In 1992, Teebi joined the Division of Medical Genetics at the Montreal Children's Hospital, McGill University in Montreal, Quebec, Canada. He worked there as an Associate Professor of Pediatrics from 1993 to 1998. In 1998, he moved to Toronto, Ontario, Canada, named as a Professor in the Department of Pediatrics, in the Division of Clinical and Metabolic Genetics at the Hospital for Sick Children and in the Department of Molecular and Medical Genetics at the University of Toronto. In 2006 he moved to the Departments of Pediatrics and Genetic Medicine at Weill Medical College of Cornell University in New York. In 2008, he became vice-chairman of that department.

While working in Canada and the United States, Teebi maintained his interest in the advancement of medical genetics in the Middle East. He headed the Arab Genetics Consortium. He was also the original curator (at the Hospital for Sick Children in Toronto) of the now-defunct Arab Genetic Disease Database (www.agddb.org). In 2008 he was appointed Professor and Director of the Pediatrics Service of Weill Cornell Medical College in Qatar.

He married Amal Qudsi. They had four children.

Teebi died on his birthday in 2010, at Trillium Health Centre in Mississauga, Ontario, Canada, from complications of cancer. He was 61 years of age.

==Publications and initiatives==
Teebi had nearly 300 articles published, and over 25 chapters included in significant textbooks. His most significant contribution was arguably the publication (in 1997, with T.I. Farag as co-editor) on Genetic Disorders Among Arab Populations. It received a second-issue posthumous publication in October 2010. He had over 90 entries in the Online Mendelian Inheritance in Man created by Victor A. McKusick.

While serving as an instructor in Genetics and Pediatrics at Yale, Teebi helped found the Middle East Genetic Association in the United States (MEGA). He was the Association's first president (1997–99).
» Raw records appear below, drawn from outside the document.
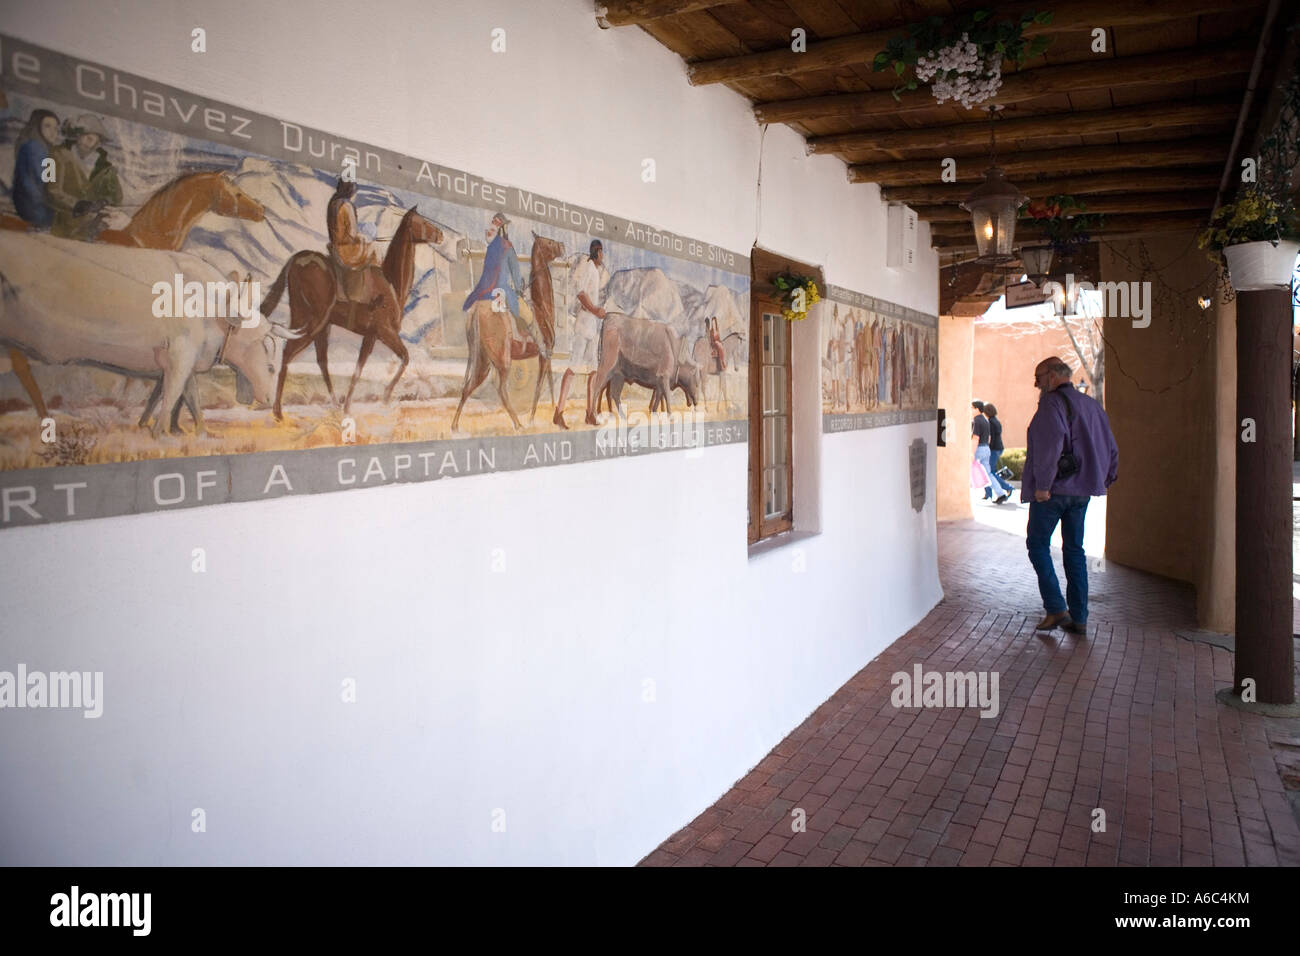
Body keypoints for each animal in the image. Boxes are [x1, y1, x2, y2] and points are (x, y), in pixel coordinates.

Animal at [449, 230, 561, 431]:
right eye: (548, 242)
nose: (562, 246)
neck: (542, 307)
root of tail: (476, 310)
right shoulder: (545, 354)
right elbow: (540, 386)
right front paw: (533, 419)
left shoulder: (546, 356)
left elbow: (547, 382)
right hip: (502, 360)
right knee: (501, 389)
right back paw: (518, 424)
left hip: (483, 360)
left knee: (469, 386)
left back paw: (454, 426)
That association held conferences in the Middle East, bringing together Middle Eastern geneticists and scientists. He worked to develop or further the organization of important congresses in Human and Medical Genetics in various cities of the Arab world, including the Joint Symposium of the Institut Pasteur de Tunis and MEGA (1997). He worked for the establishment and progress of genetic programs in Kuwait, Qatar, and Saudi Arabia, where he founded the Genetic Counseling Program at King Faisal Specialist Hospital and Research Center in Riyadh.

Teebi spent years on the editorial boards of medical and scientific journals, including the Editorial Board of the American Journal of Medical Genetics (2004–10) and Clinical Genetics (2005–10). He was a founding and Editorial Board member of Clinical Dysmorphology (1991–95).

Teebi founded the first Arab neonatal screening program in Kuwait. He also advanced the activities of Kuwait Medical Genetic center. The center was started in February 1979, and was inaugurated in November 1980. He spent eight months in Saudi Arabia to develop medical genetics services, including the foundation of clinical genetics training programs and genetic counseling programs.

==Honors and awards==
Many of the syndromes that Teebi studied and wrote about were ultimately named after him.

Teebi has received several awards, including:
- Kuwait Prize (1989 – for outstanding contribution in clinical and human genetics in the Arab world)
- Kuwait Foundation for the Advancement of Science (KFAS)(1989 – for contribution in clinical and human genetics in the Arab World)
- Rammal Euroscience Award (2001 – for recognition of both scientific achievements and commitment to the cause of Mediterranean cooperation).

Teebi was a member of scientific societies and study groups, including the HUGO mutation database initiative. In 2002 he was elected as a member of the European Academy of Science.